Wikimedia Apps/Android release policy
This page is obsolete. It is being retained for archival purposes. It may document extensions or features that are obsolete and/or no longer supported. Do not rely on the information here being up-to-date. For up to date information on release policy, please go to https://www.mediawiki.org/wiki/Wikimedia_Apps/Team/Release_process |
This page details the release plan / cadence for updates to the Wikipedia Android app, with inspiration from WMF's release/deployment plans for server-side software.
Goals
[edit]- Releases should be, ideally, non-events. No big deal.
- Release early and release often, but not *too* often - since apps that update too often aren't looked upon favorably when they don't bring in new features with every update.
Schedule
[edit]- First day of every sprint, we release a new beta, cut out of master.
- Second day of every sprint, we release a new production version, which is the previous beta plus any bug fixes only. No new features.
- Get rid of the alpha, replace it with continuous integration builds from Jenkins (useful for really bleeding edge testers and for PM/Design)
This gives us:
- No confusion between Alpha and Production (which currently happens since they are the same listing on play store)
- A very stable production app, since all features would've had 2 weeks of usage by the (rather large) beta user group to iron bugs out
- Beta always leads stable in terms of features, so people will have an incentive to use the beta app
- PM/Design don't need to wait for the developers to cut a build to test things. Continuous integration builds will be produced after every commit has been merged, so instant signoff/design review can happen after every commit (One-off builds will still be necessary for things that aren't merged yet)
Versioning
[edit]- Production builds will be versioned as
2.0-rYYYY-MM-DD
- Beta builds will be versioned as
2.0-beta-YYYY-MM-DD
, as they are now - Continuous Integration builds will be versioned as
2.0-ci-YYYY-MM-DD
, where the timestamp is that of the commit for which this build was produced
Including the date field in the version code makes it trivially easy to see when a version was last updated by end users. Each release will also be tagged with git tag, and a branch will be created and used for any bug fixes on top of one version. Details of how these should be handled in git will be worked out as we go along.
Exceptions
[edit]New builds can be rushed out out of cycle in emergency cases. This should be based on number of people affected and the severity of the bug. No emergency builds for new features. Done at the discretion of the Product Manager + Tech Lead.
Disadvantages
[edit]While this gives our users predictability and stability, it does mean a 1 sprint delay between us merging a feature and it being in the hands of everyone
TODO
[edit]Things that need to be done to make this plan possible:
- Document Git branching/tagging for beta + production releases.

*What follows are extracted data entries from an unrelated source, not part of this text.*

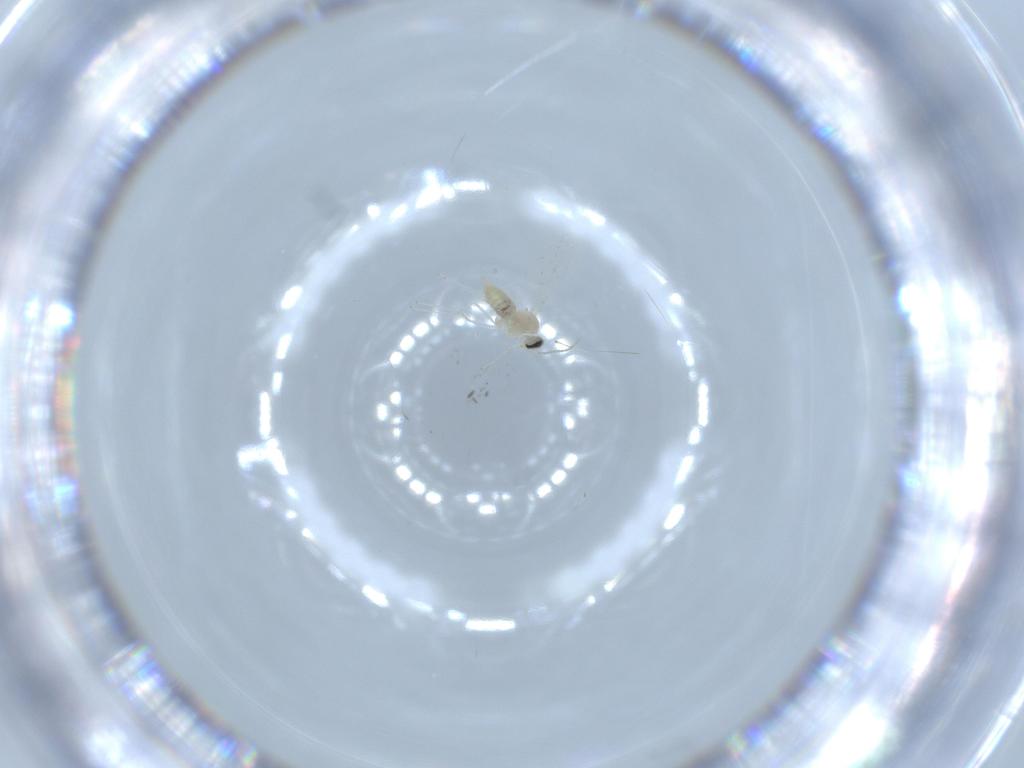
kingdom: Animalia
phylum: Arthropoda
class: Insecta
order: Diptera
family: Cecidomyiidae
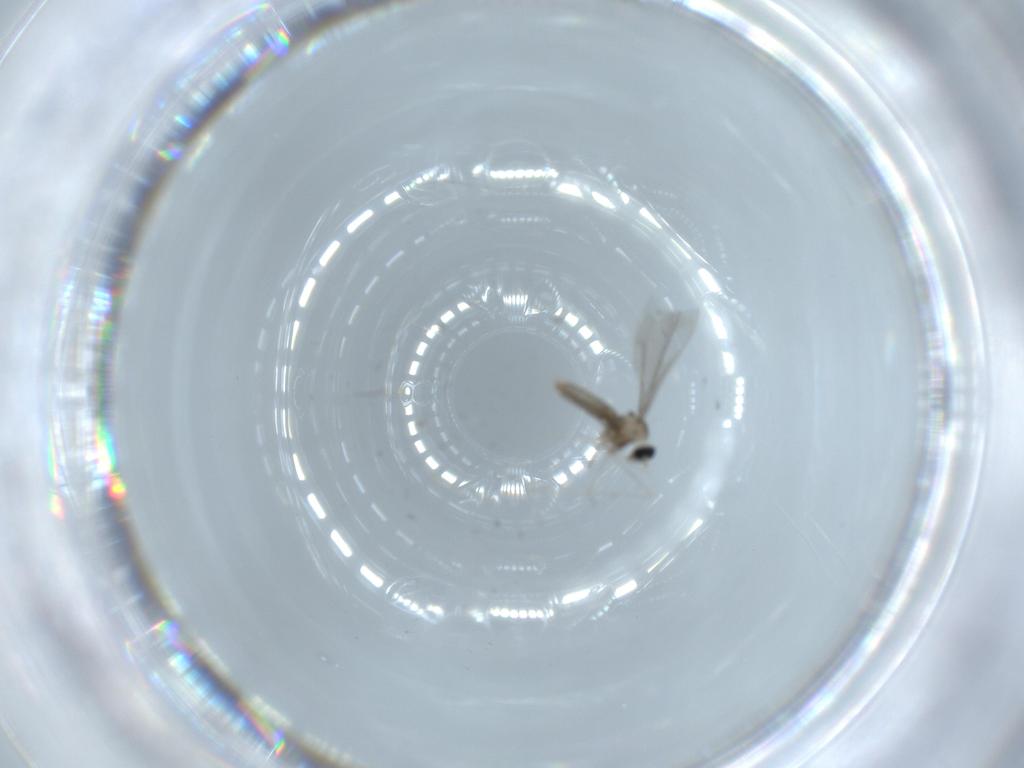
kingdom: Animalia
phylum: Arthropoda
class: Insecta
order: Diptera
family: Cecidomyiidae
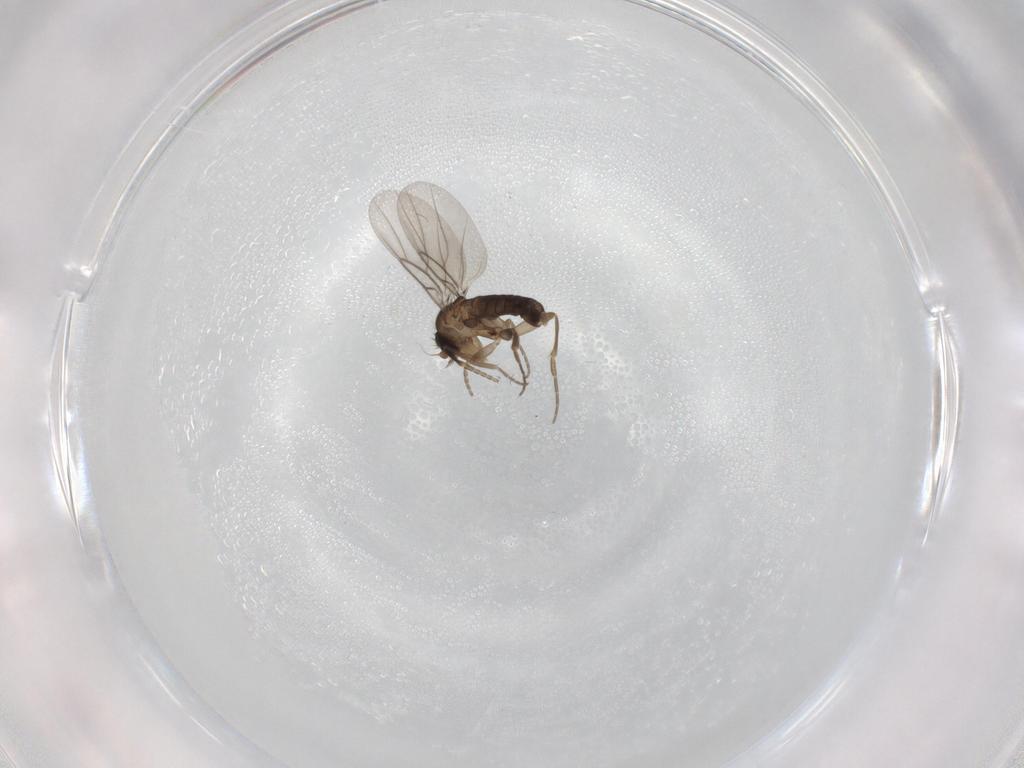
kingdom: Animalia
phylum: Arthropoda
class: Insecta
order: Diptera
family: Phoridae
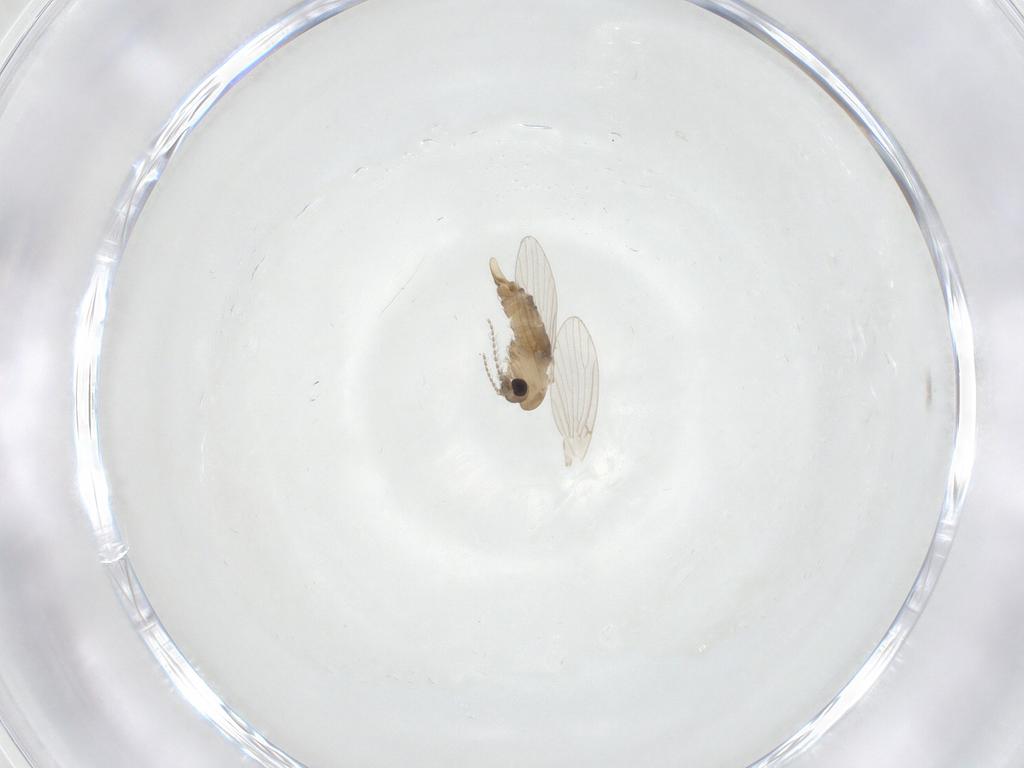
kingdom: Animalia
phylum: Arthropoda
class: Insecta
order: Diptera
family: Psychodidae
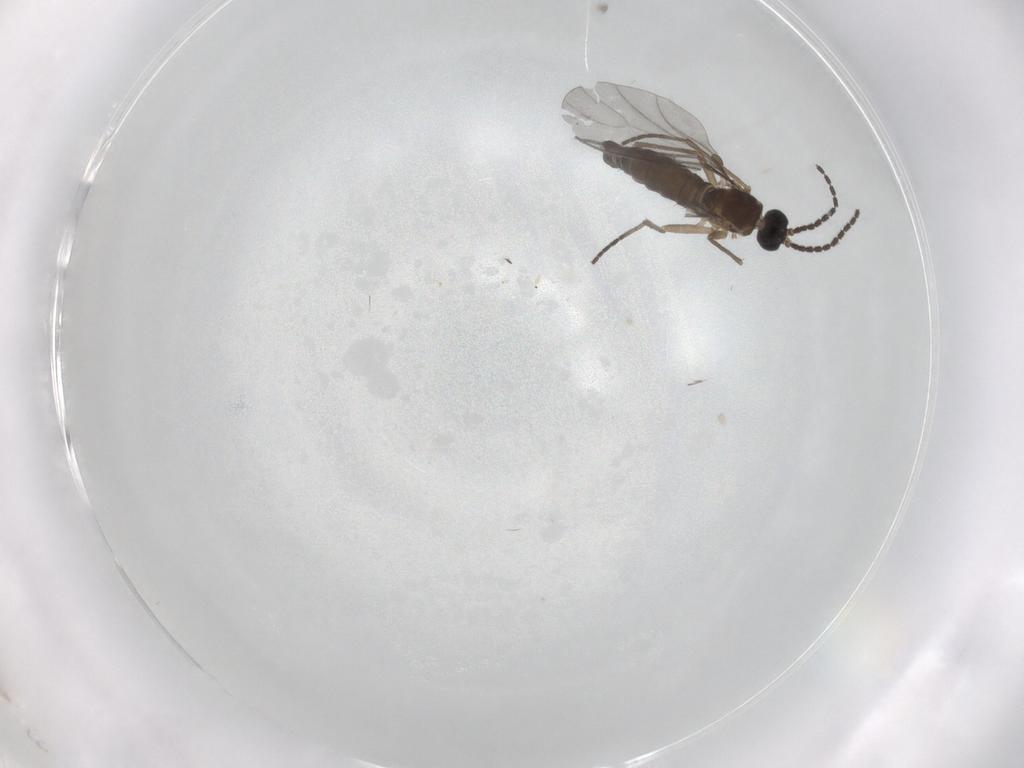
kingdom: Animalia
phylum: Arthropoda
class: Insecta
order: Diptera
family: Sciaridae
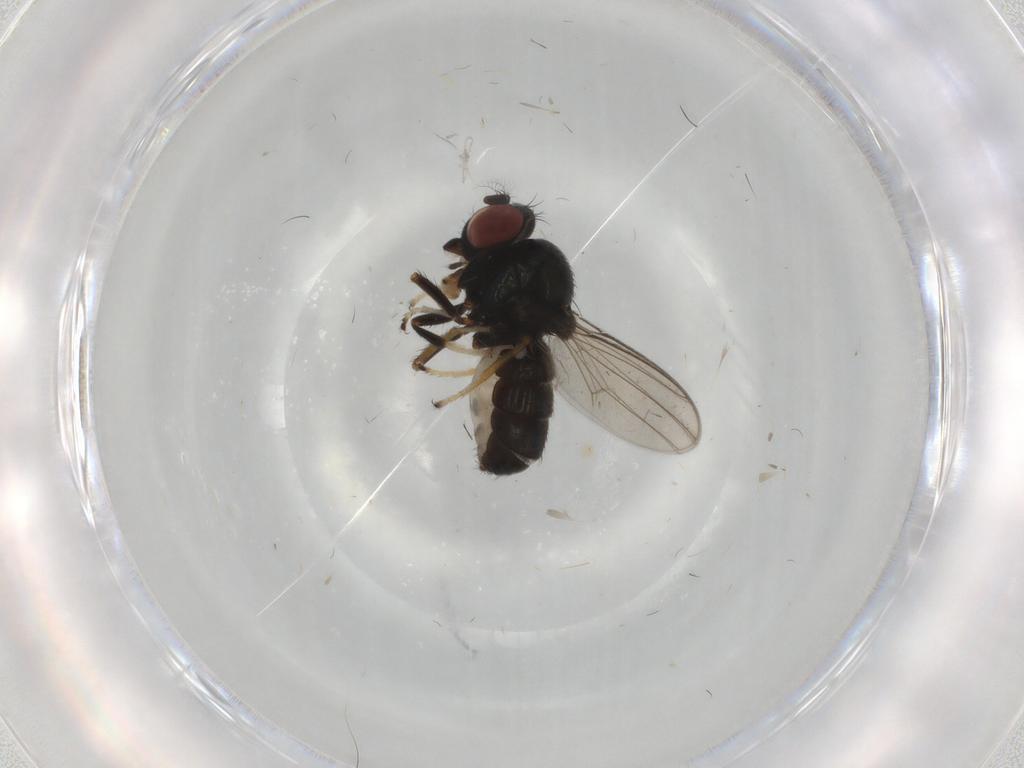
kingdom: Animalia
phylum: Arthropoda
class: Insecta
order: Diptera
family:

- Make continuous integration produce APKs that people can download and install. Right now we don't really have much in the way of Java CI, except for Checkstyle (which we ignore atm).
- Built a tiny app/webpage that'll let people know if their current local install (from CI) is out of date, and if so, lets them easily update it.
- Scripts to make it possible to trivially produce beta/CI builds. We're mostly there already.